Vi a pequena chama que estava consumindo a madeira aos poucos, se tornar maior, percorrendo o pacote do presente, o envolvendo por completo até que o mesmo virasse um nada.
Minha boca se abriu de susto. A minha reação parou. Esqueci até mesmo como se piscava. A única coisa que consegui prestar atenção, que ainda funcionava muito bem, era o meu coração acelerado.
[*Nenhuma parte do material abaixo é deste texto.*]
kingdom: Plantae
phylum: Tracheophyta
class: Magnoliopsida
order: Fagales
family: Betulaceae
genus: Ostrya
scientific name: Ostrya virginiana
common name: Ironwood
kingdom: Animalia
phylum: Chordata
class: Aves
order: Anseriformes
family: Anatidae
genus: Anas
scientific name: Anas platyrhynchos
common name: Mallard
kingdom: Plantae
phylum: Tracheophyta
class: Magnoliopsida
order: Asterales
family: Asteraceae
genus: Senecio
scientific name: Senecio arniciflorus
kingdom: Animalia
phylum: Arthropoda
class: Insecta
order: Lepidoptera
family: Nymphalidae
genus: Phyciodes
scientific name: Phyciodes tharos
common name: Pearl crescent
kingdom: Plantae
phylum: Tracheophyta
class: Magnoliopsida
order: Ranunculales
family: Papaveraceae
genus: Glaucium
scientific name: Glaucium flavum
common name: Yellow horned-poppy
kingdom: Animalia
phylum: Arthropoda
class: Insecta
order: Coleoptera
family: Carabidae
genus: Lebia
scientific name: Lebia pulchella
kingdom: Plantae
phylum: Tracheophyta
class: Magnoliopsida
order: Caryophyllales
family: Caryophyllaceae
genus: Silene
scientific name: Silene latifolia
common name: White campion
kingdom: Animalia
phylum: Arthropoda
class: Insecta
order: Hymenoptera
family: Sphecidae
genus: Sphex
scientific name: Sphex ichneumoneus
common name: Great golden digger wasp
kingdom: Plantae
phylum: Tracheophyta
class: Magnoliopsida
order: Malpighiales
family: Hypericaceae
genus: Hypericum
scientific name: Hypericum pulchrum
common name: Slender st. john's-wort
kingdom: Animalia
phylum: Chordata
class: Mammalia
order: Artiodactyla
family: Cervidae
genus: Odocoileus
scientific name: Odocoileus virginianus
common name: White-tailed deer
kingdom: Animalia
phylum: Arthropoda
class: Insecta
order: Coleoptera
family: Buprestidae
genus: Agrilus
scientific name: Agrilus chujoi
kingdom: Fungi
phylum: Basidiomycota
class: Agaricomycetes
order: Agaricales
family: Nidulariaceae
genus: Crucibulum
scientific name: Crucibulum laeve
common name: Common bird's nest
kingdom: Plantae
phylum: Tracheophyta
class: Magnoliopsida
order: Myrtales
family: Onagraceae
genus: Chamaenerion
Tudo em volta ficou embaçado. Não conseguia focar no rosto de ninguém que estava ali, muito menos no rosto de Natan.
Eu esqueci de tudo.
— A festa acabou — sua voz entonou, deixando o som reverberar por todo o ambiente.
A voz alta e repentina dela me fez piscar. Acordei pra realidade.
Olhei em nossa volta, me dando conta do susto dos convidados nos olhando, e depois, olhando um para os outros.
O lugar caiu em um silêncio absoluto.
Natan paralisado ao meu lado, permaneceu perplexo e surpreso — de um jeito ruim — com a atitude da irmã. Eu imagino como a sua mente se encontrava ao ver que a irmã não só rejeitou o presente, como o ateou na fogueira, tomando uma atitude extrema.
Aquela nem parecia a Alice que um dia eu conheci; meiga e educada.
Ela tinha virado outra pessoa.
— Alice, volte já aqui e peça desculpas para a Lenna — Natan gritou, sem virar as costas para olhar a irmã subindo as escadas.
O aniversário tinha acabado antes mesmo de começar.
Nem daria para continuar com a festa depois do clima péssimo que o local permaneceu.
— Vocês, se retirem por favor — pediu, olhando diretamente para as pessoas paradas nos encarando, sem mover um músculo, só querendo ver o barraco pegando fogo.
Não demorou mais nenhum segundo para que aquele salão se encontrasse vazio.
— Chame o Cédric, e peça para que ele tranque todas as portas do castelo, e para as pessoas que forem chegar aqui, peça para que ele as avisem que não haverá mais festa — Natan se direcionou para um dos guardas que estava em seu posto, perto da porta, vigiando a entrada. Ele concordou com a cabeça, saindo de imediato para procurar pelo Cédric.
Natan se virou para mim, triste a abatido; diria que até mesmo envergonhado.
Ele não estava esperando.
Na verdade, nenhum de nós estava.
Nem mesmo eu.
Me lembrava muito bem, e de uma forma nítida, o descaso de Alice com a minha aproximação — detalhe esse que o Natan não fazia ideia. Porém, pensei que eu comparecendo na festa, a única a única coisa que ela faria, seria manter certa distância, apenas. Que aceitaria o presente por educação, e depois, o largaria em um canto do seu quarto.
E tudo acabaria nisso.
Que engano...
— Eu sinto muito por tudo, amor. Isso não irá ficar assim. Alice nunca agiu dessa forma, e você não merecia esse tipo de tratamento — ele pegou em uma das minhas mãos, depositando um beijo no local antes de partir para a direção das escadas, em busca da irmã.